### [Your task]
Can you put the data, starting with the line containing "Энерг. ценность (ккал)" and going on through the end of the data, into a Markdown table with the columns Row and Line, numbering each line, skipping blank lines and leaving out the pictures?

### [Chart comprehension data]

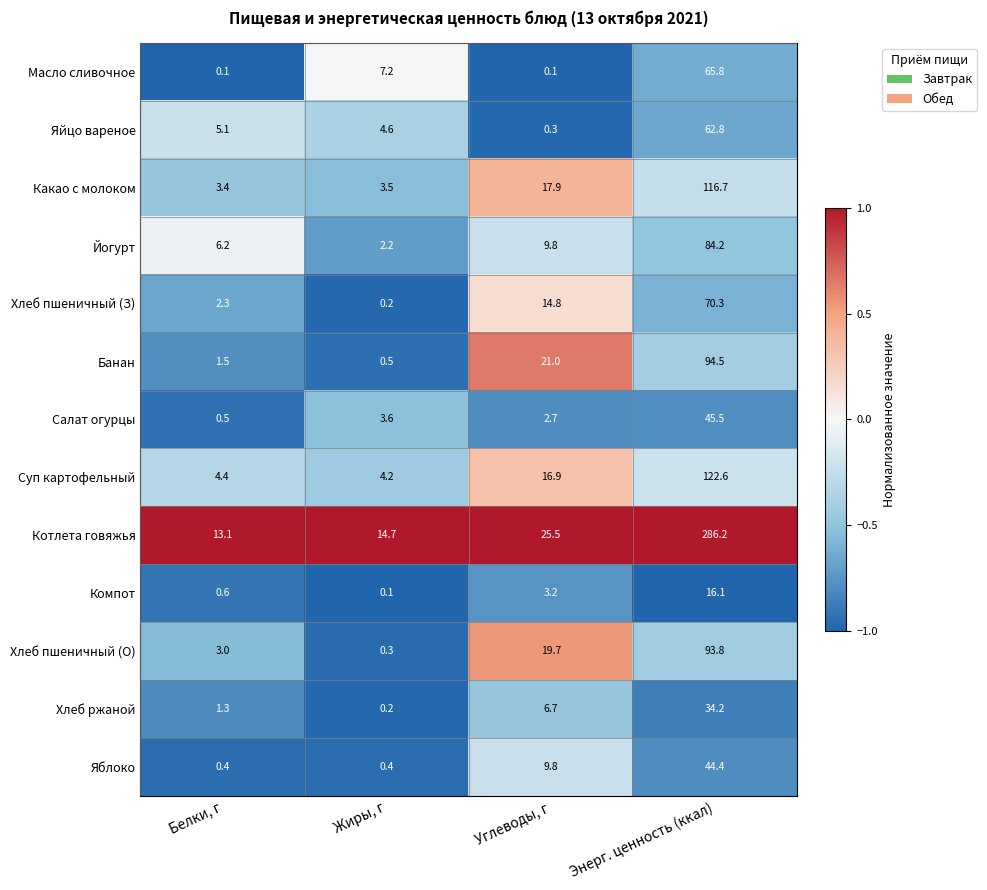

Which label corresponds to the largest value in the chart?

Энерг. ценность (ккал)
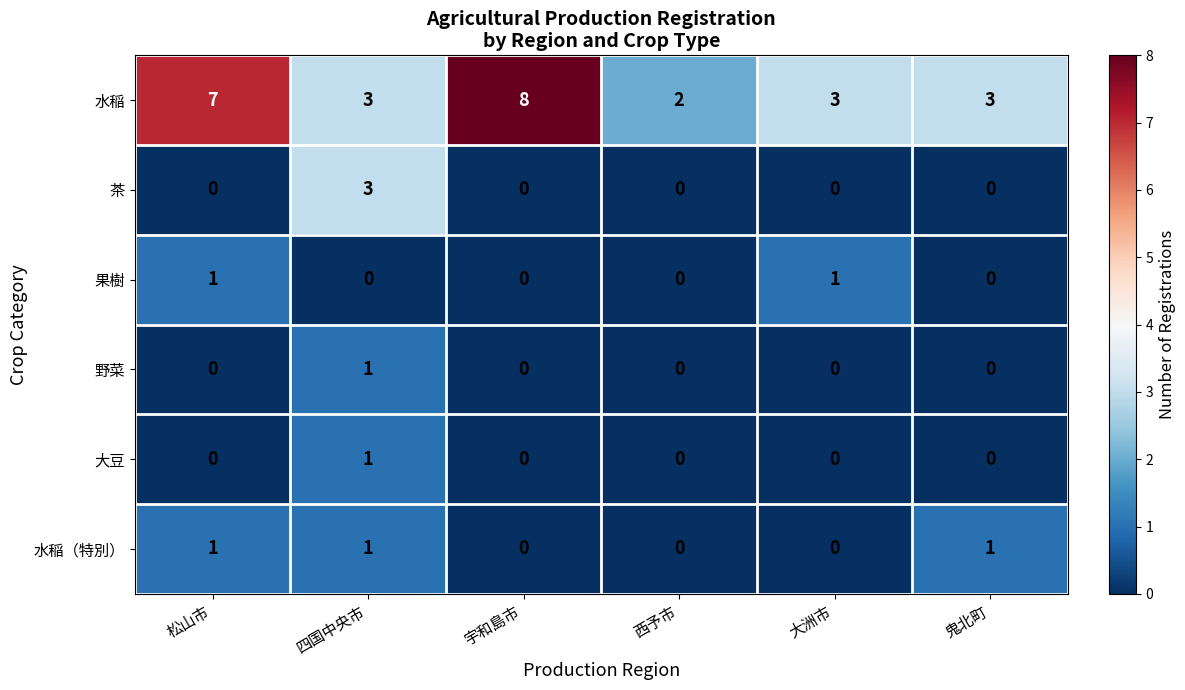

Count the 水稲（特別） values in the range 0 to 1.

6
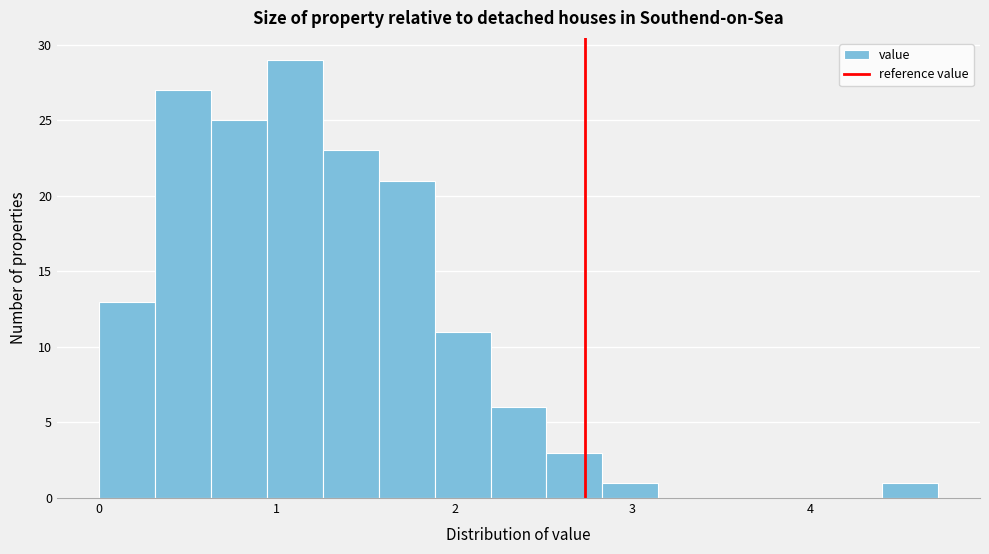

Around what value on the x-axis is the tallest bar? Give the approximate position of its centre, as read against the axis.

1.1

### [Exercise result]
| Row | Line |
|---|---|
| 1 | Энерг. ценность (ккал) |
| 2 | Count the 水稲（特別） values in the range 0 to 1. |
| 3 | 6 |
| 4 | Around what value on the x-axis is the tallest bar? Give the approximate position of its centre, as read against the axis. |
| 5 | 1.1 |